**What to work on:**
For each statement, say yes or no depending on whether it agrees with the passage about Eduardo below, and quote the exact words from the passage that decide it. 1. Eduardo sent seven of his recent bronzes to an exhibition in Edinburgh. 2. The architect Michael Spens commissioned the Cleish Castle ceiling in 1966. 3. In his 1983 letter, Eduardo said he was glad to give half of his sales to a dealer.

Today, most of us probably think of Eduardo as a great European, as at home in London as he was in Munich, Paris, or Edinburgh. Now that Scotland takes her place with confidence on the world's stage, we do not think it at all unusual if an artist who was born in the Highlands has an exhibition in China, or a Glasgow painter wins the Turner prize. But during Eduardo's career, and even after Richard Demarco brought artists like Joseph Beuys to Edinburgh, cultural identity was defined by a much narrower kind of nationalism. But, now that we are more accustomed to the internationalism in art Eduardo always represented, we should not forget the direct and indirect contribution he has always made to the cultural life of Scotland. It is not noticed, for instance, how often he exhibited new work in Scotland, either before or immediately after showing it in the major international exhibitions. Within a year of his debut representing Great Britain at the Venice Biennale in 1952, and while 'Parallel of Life and Art' (1953) the breakthrough exhibition about art and science was running at the Institute of Contemporary Arts (ICA), he sent seven of his recent bronzes to the Society of Scottish Artists exhibition in Edinburgh, care of his old teacher Norman Forrest. There were further exhibitions of recent work, including one at the Scottish National Gallery of Modern Art (1966), which reprised sculpture and prints, centred on the philosopher Ludwig Wittgenstein, first shown at the Museum of Modern Art in New York in 1964. And in 1984, he made use of the long run-up to the big exhibition of his work at the Royal Scottish Academy, to develop an entirely new phase of his sculpture, which served him for public and private work for the for the next 15 years.

To these milestones in his professional career should be added the ceiling in relief for Cleish Castle, commissioned by the architect Michael Spens in 1972, which is now fortuitously installed here in the Dean; and the doors for the new Hunterian Art Gallery of Glasgow University a year or two later - all of which happened in Scotland several years before the reliefs were shown publicly, either in London or in international exhibitions abroad. There were also the tapestries, woven to his designs at regular intervals by Archie Brennan and his successors, at the Dovecote Studio, from the 1960s until quite recently.

And there can be few institutions in Scotland, whether public or private, from the universities to the schools of art, who have not been the beneficiaries of Eduardo's gifts, either of his work, his advice, enthusiasms or ideas. And for much of this time, his influence was at work behind the scenes, in the formation of Gabrielle Keiller's collection of surrealist and contemporary art, the results of which we now see all around us. To achieve only one-tenth of this would be remarkable enough for any single individual. But Eduardo was a man of prodigious energy, who believed that anything in art and life was possible, given the will to achieve it. Nevertheless, less than half of this would have been possible had Eduardo followed the conventional route by always issuing his art through the conventional channels of the art world. Had he followed the conventional commercial route, there would have been: no doors for Glasgow University; no bronze figures for the Royal Scottish Museum; and certainly no gift of the kind he was finally able to make to the Dean Gallery. Only perhaps Sir Angus Grossart, representing the Royal Bank of Scotland, could have been persuaded to pay the full commercial rate for the great sculpture he then commissioned for the Gyle. Of the periods of short duration when Eduardo did have a dealer, his time was taken up, like Whistler before him, with endless disputes about royalties, percentages and the like. To an artist friend, asking advice, he wrote in 1983:
I am undoubtedly the wrong person to advise about London galleries. As you know, I made the decision a number of years ago to work outside the gallery system. I find one loses contact with work, clients, prices, if a gallery handles sales. I also resent giving 50% to a dealer. Being camera-shy, and rather stranger-shy, I also tend to avoid exhibition openings as well.

**Dataset content:**
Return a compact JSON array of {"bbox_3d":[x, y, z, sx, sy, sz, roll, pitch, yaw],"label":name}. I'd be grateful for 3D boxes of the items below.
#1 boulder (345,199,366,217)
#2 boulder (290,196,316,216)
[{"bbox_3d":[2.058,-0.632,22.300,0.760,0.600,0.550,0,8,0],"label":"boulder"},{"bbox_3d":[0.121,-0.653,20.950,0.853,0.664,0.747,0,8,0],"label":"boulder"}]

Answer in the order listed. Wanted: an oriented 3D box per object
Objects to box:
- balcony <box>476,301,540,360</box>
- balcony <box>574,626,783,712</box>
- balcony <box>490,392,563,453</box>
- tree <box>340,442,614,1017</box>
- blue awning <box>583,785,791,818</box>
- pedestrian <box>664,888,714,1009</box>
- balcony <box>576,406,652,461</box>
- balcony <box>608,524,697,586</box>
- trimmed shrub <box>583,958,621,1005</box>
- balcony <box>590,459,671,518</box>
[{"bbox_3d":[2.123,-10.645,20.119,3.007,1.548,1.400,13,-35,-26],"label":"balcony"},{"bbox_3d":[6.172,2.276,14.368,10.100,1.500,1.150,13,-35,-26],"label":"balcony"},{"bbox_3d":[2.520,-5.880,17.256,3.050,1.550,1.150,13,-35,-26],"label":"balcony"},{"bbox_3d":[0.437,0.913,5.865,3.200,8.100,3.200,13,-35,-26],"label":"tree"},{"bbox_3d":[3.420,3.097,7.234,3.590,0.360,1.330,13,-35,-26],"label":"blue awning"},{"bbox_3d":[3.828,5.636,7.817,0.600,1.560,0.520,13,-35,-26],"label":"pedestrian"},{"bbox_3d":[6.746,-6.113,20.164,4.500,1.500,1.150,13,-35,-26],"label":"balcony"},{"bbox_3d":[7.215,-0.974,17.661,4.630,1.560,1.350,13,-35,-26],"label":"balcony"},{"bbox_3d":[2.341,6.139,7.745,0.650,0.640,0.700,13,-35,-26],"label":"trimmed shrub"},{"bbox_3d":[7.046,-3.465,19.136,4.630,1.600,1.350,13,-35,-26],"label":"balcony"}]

...

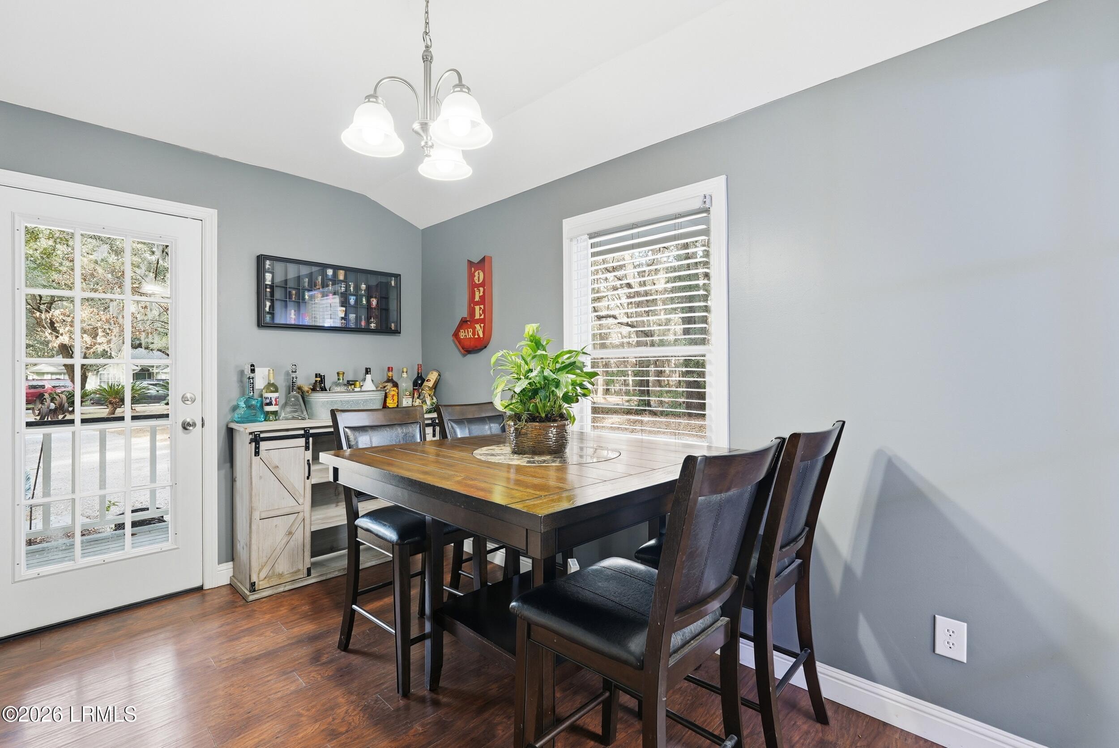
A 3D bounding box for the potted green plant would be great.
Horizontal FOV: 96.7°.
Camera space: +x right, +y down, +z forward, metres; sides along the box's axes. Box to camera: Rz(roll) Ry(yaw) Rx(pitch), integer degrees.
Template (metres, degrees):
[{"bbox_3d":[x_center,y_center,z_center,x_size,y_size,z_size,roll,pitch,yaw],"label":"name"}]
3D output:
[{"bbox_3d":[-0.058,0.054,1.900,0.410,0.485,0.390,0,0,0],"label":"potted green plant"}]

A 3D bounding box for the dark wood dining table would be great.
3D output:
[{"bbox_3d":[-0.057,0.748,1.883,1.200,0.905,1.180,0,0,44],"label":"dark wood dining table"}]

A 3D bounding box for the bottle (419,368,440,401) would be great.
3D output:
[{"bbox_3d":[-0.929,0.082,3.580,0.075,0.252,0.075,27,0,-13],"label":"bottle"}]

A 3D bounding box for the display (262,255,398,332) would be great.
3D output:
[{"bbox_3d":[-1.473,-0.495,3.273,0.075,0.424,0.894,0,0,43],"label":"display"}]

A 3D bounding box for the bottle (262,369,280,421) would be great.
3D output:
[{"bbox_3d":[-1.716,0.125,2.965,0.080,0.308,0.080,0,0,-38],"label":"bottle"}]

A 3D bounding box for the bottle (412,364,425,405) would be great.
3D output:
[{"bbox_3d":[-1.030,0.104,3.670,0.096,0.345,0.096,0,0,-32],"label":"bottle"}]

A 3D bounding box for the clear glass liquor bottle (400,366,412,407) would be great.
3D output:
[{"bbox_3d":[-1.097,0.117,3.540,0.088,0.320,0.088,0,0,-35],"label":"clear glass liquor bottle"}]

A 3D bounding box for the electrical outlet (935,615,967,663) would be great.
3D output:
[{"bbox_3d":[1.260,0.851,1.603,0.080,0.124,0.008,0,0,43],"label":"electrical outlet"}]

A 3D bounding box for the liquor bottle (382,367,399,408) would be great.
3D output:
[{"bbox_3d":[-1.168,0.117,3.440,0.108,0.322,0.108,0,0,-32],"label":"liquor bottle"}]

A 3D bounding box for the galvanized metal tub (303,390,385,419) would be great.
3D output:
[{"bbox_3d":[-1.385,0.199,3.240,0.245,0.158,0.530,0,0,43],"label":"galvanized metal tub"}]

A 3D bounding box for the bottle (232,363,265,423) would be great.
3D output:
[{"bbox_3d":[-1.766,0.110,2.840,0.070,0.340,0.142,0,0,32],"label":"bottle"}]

**Result of this exercise:**
1. Yes: "he sent seven of his recent bronzes to the Society of Scottish Artists exhibition in Edinburgh"
2. No: "commissioned by the architect Michael Spens in 1972"
3. No: "I also resent giving 50% to a dealer."